**Отрывок текста**

Заявленной функцией Николаева была деятельность в народе. Беляева предполагала поступить на открывшиеся тогда женские курсы и действовать среди женщин. Специальностью Кузнецова оставалось купечество, среди которого он так успешно вел денежные сборы. В заведывание Иванова, бывшего старшиной студенческой кассы и одним из администраторов столовой, была предоставлена академия.

Вместе с переводом в Отделение, Кузнецов получил приказание бросить Академию и перебраться в Москву, поближе к купцам. На одной с ним квартире поселился и Николаев. Нечаев сообщил при этом, что тот занят составлением обширного доклада Комитету. И, действительно, входя в комнату, Кузнецов наставал Николаева за какими-то рукописями, которые тот при его появлении поспешно прятал. Кузнецов стал опасаться своего сожителя и старался как можно меньше бывать дома; ему все казалось, что тот следит за ним. Николаеву же Нечаев приказал переписывать прокламации, при чем запретил разговаривать с Кузнецовым и показывать ему, что именно он делает[92]. Так они и прожили вместе недели три, недоверчиво посматривая друг на друга и не говоря между собой ни слова.

**Что нужно сделать**
Пожалуйста, ответьте по отрывку о Кузнецове и Николаеве: сколько времени они прожили вместе на одной квартире?

**Предоставленные записи**
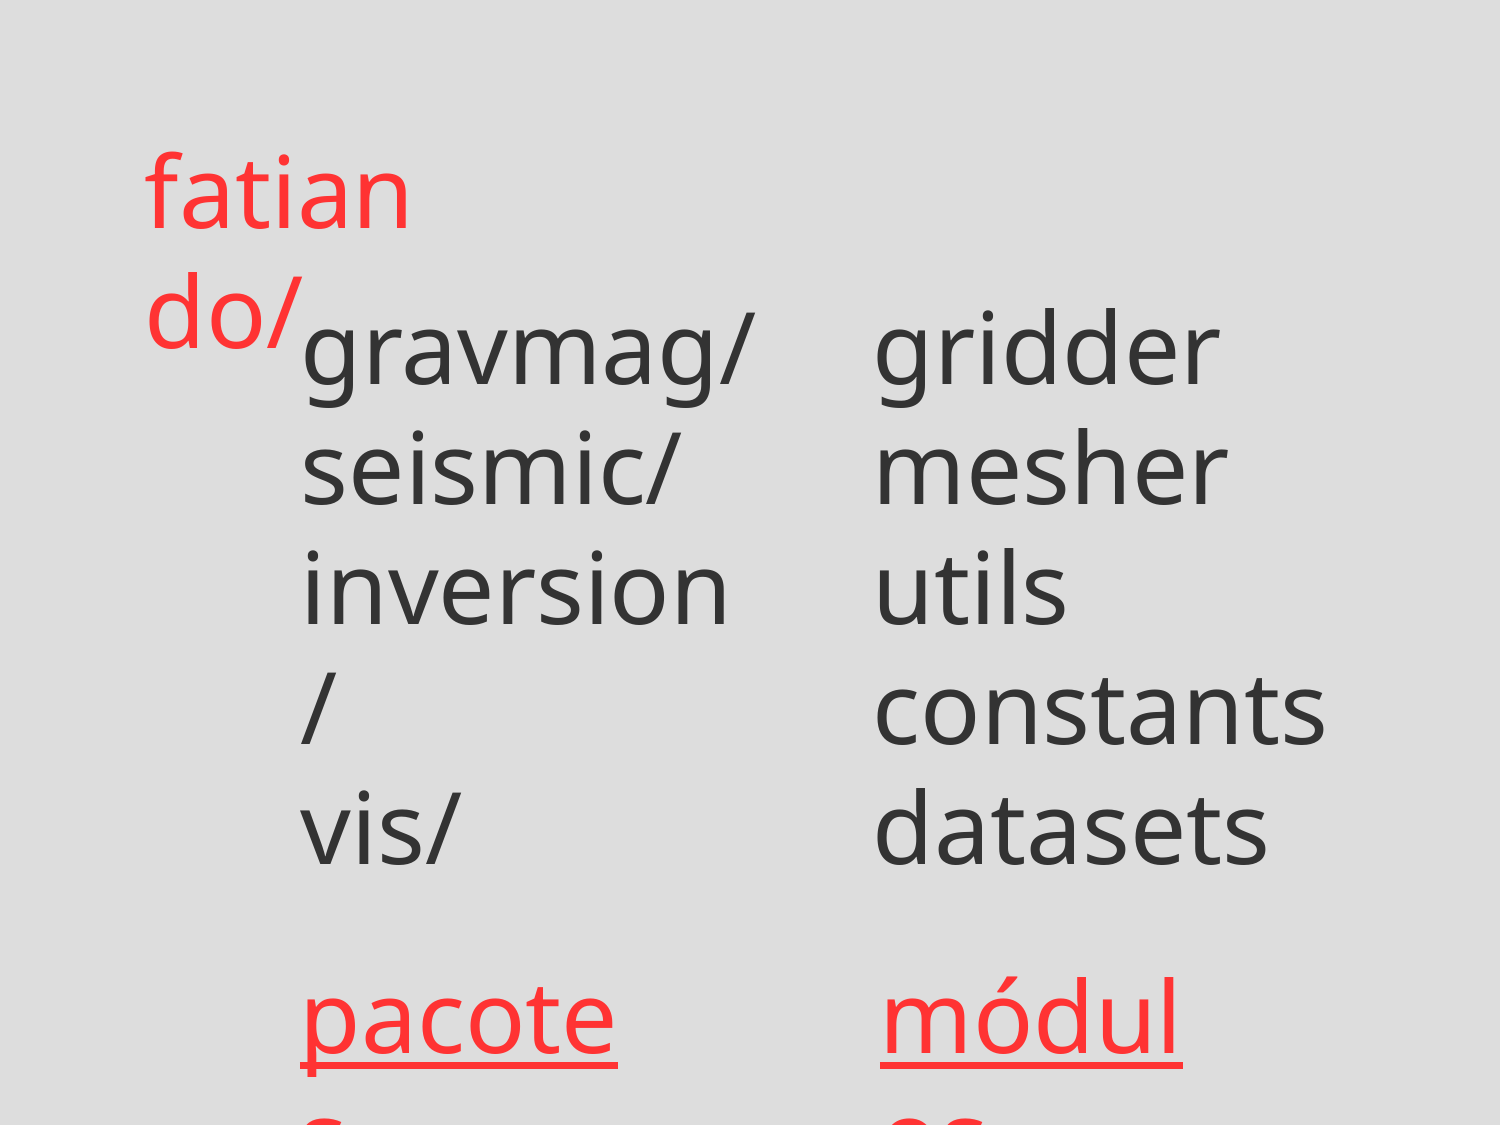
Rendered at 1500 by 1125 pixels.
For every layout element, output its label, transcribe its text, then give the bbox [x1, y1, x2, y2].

title fatiando/ [106, 114, 454, 276]
title módulos [858, 940, 1205, 1102]
text_box gridder mesher utils constants datasets [858, 269, 1351, 1004]
title pacotes [285, 940, 633, 1102]
text_box gravmag/ seismic/ inversion/ vis/ [285, 269, 778, 856]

**Ожидаемый ответ**
Около трёх недель.